▶ _Exercise set_
• A. According to the passage on momentum transport, what is the constant of proportionality in Newton's law of viscosity?
• B. Render this sentence from the passage on momentum transport into Spanish: "An example of momentum transport is pumping a fluid through a pipe."
• C. Output the part of the passage on momentum transport from "J = -D(dC/dx)" to "does that happen?", with no changes.

▶ _Source document_
################

Miller, Streveler, and Olds give another example that neatly illustrates different ways of understanding a physical process at the three different scales: macroscopic, microscopic, and molecular. Their second example is of momentum transport. An example of momentum transport is pumping a fluid through a pipe. As a brief overview, when a fluid like water is moved through a pipe under pressure the velocity of the fluid is highest at the center of the pipe and lowest near the walls. This is a velocity gradient, often called a “velocity profile”, where you have this cross-sectional view of a pipe showing the velocity vectors of different magnitudes at different positions along the radius of the pipe. When you have this velocity gradient there is also a transfer of momentum to areas of high momentum to areas of low momentum. So in this case momentum will transfer from the center of the pipe toward the walls of the pipe.

The model for momentum transport has a similar structure to the model for mass transport. Recall that in Fick’s Law of Diffusion, mass transport, i.e. diffusion, was proportional to the concentration gradient and the constant of proportionality was this property called diffusivity. The equation was:

J = -D(dC/dx)

The corresponding model for momentum transport is Newton’s law of viscosity (Newton had a lot of laws). The equation for that is:

τ = -μ(dv/dx)

Where

τ is shear stress, the flux of momentum transport
v is velocity
x is position
μ is viscosity, the applicable constant of proportionality in this case

So in Newton’s law of viscosity the momentum transport, i.e. shear stress, is proportional to the velocity gradient and the constant of proportionality is viscosity. You have higher momentum transport with a higher gradient, i.e. change, in velocity along the radius of the pipe. Why does that happen?

So they actually asked some students to explain this in their own words to see on what geometric scales they would make their descriptions. The prompt was: “Explain in your own words (no equations) how momentum is transferred through a fluid via viscous action.” And they evaluated the descriptions as one being of the three scales (or a mixture of them) using this rubric. So here are examples from the rubric of explanations at each of those scales:

Macroscopic explanation: The pressure at the pipe inlet is increased (usually by pumping) which causes the fluid to move through the pipe. Friction between fluid and pipe wall results in a pressure drop in the direction of flow along the pipe length. The fluid at the wall does not move (no-slip condition) while fluid furthest away from the wall (at the pipe centerline) flows the fastest, so momentum is transferred from the center (high velocity and high momentum) to the wall (no velocity and no momentum).

Microscopic explanation: Fluid in laminar flow moves as a result of an overall pressure drop causing a velocity profile to develop (no velocity at the wall, maximum velocity at the pipe centerline). Therefore, at each pipe radius, layers of fluid flow past each other at different velocities. Faster flowing layers tend to speed up [and move] slower layers along resulting in momentum transfer from faster layers in the middle of the pipe to slower layers closer to the pipe walls.

################

▶ _Dataset entries_
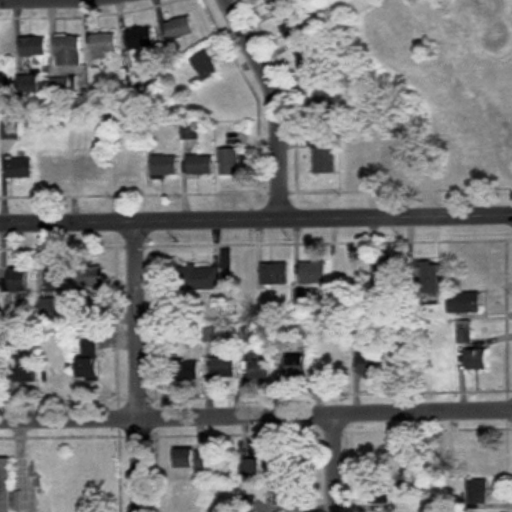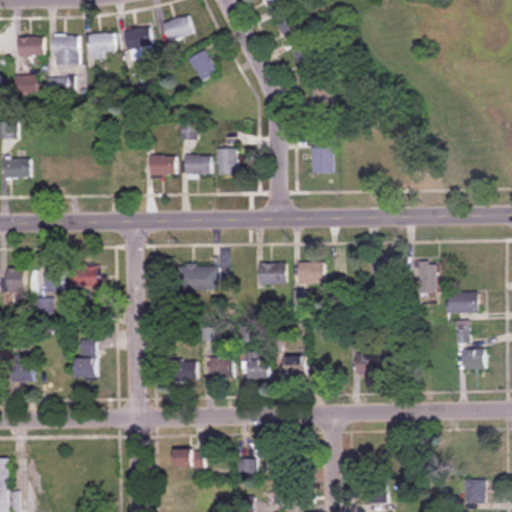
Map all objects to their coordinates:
building: (278, 5)
building: (292, 28)
building: (180, 29)
building: (140, 39)
building: (103, 46)
building: (32, 47)
building: (68, 50)
building: (308, 58)
building: (206, 66)
building: (60, 86)
park: (437, 89)
building: (223, 97)
building: (323, 101)
road: (277, 104)
building: (10, 131)
building: (77, 141)
building: (325, 157)
building: (390, 159)
building: (230, 162)
building: (357, 162)
building: (201, 166)
building: (131, 167)
building: (166, 167)
building: (19, 168)
building: (54, 168)
building: (89, 168)
road: (255, 219)
building: (352, 272)
building: (389, 272)
building: (276, 273)
building: (314, 273)
building: (90, 277)
building: (200, 278)
building: (431, 278)
building: (57, 279)
building: (18, 280)
building: (377, 296)
building: (465, 303)
building: (465, 334)
building: (327, 351)
building: (88, 359)
building: (407, 360)
building: (477, 360)
building: (371, 361)
building: (444, 362)
building: (261, 365)
building: (297, 366)
road: (136, 367)
building: (223, 368)
building: (26, 370)
building: (0, 371)
building: (60, 371)
building: (187, 372)
road: (256, 413)
building: (480, 456)
building: (191, 459)
building: (286, 462)
road: (332, 462)
building: (379, 462)
building: (249, 468)
building: (6, 485)
building: (379, 492)
building: (479, 492)
building: (285, 493)
building: (185, 494)
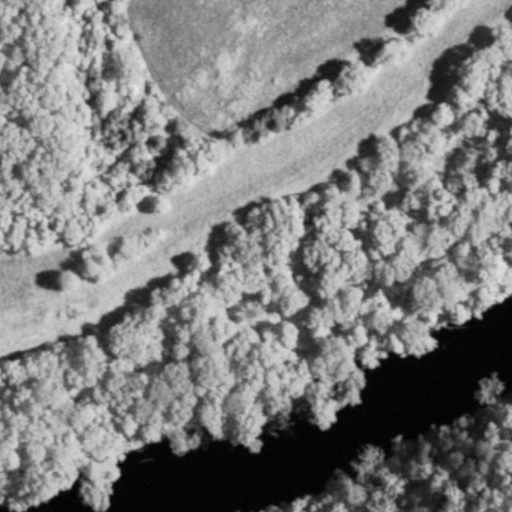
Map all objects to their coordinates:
river: (326, 442)
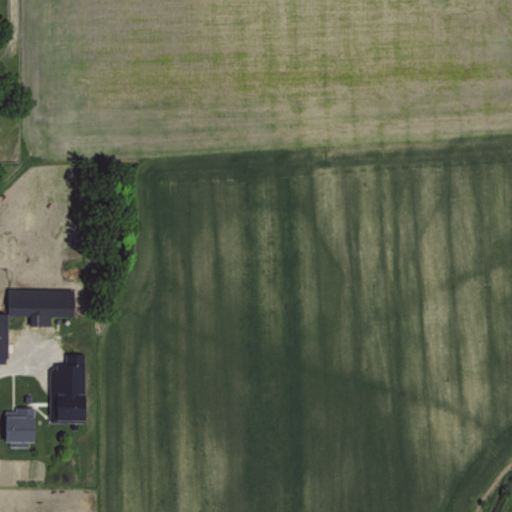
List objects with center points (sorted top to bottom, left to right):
building: (36, 302)
building: (1, 331)
road: (6, 367)
building: (65, 388)
building: (14, 424)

################

▶ _Answers below_
• A. Viscosity.

• B. Un ejemplo de transporte de cantidad de movimiento es el bombeo de un fluido a través de una tubería.

• C.
J = -D(dC/dx)

The corresponding model for momentum transport is Newton’s law of viscosity (Newton had a lot of laws). The equation for that is:

τ = -μ(dv/dx)

Where

τ is shear stress, the flux of momentum transport
v is velocity
x is position
μ is viscosity, the applicable constant of proportionality in this case

So in Newton’s law of viscosity the momentum transport, i.e. shear stress, is proportional to the velocity gradient and the constant of proportionality is viscosity. You have higher momentum transport with a higher gradient, i.e. change, in velocity along the radius of the pipe. Why does that happen?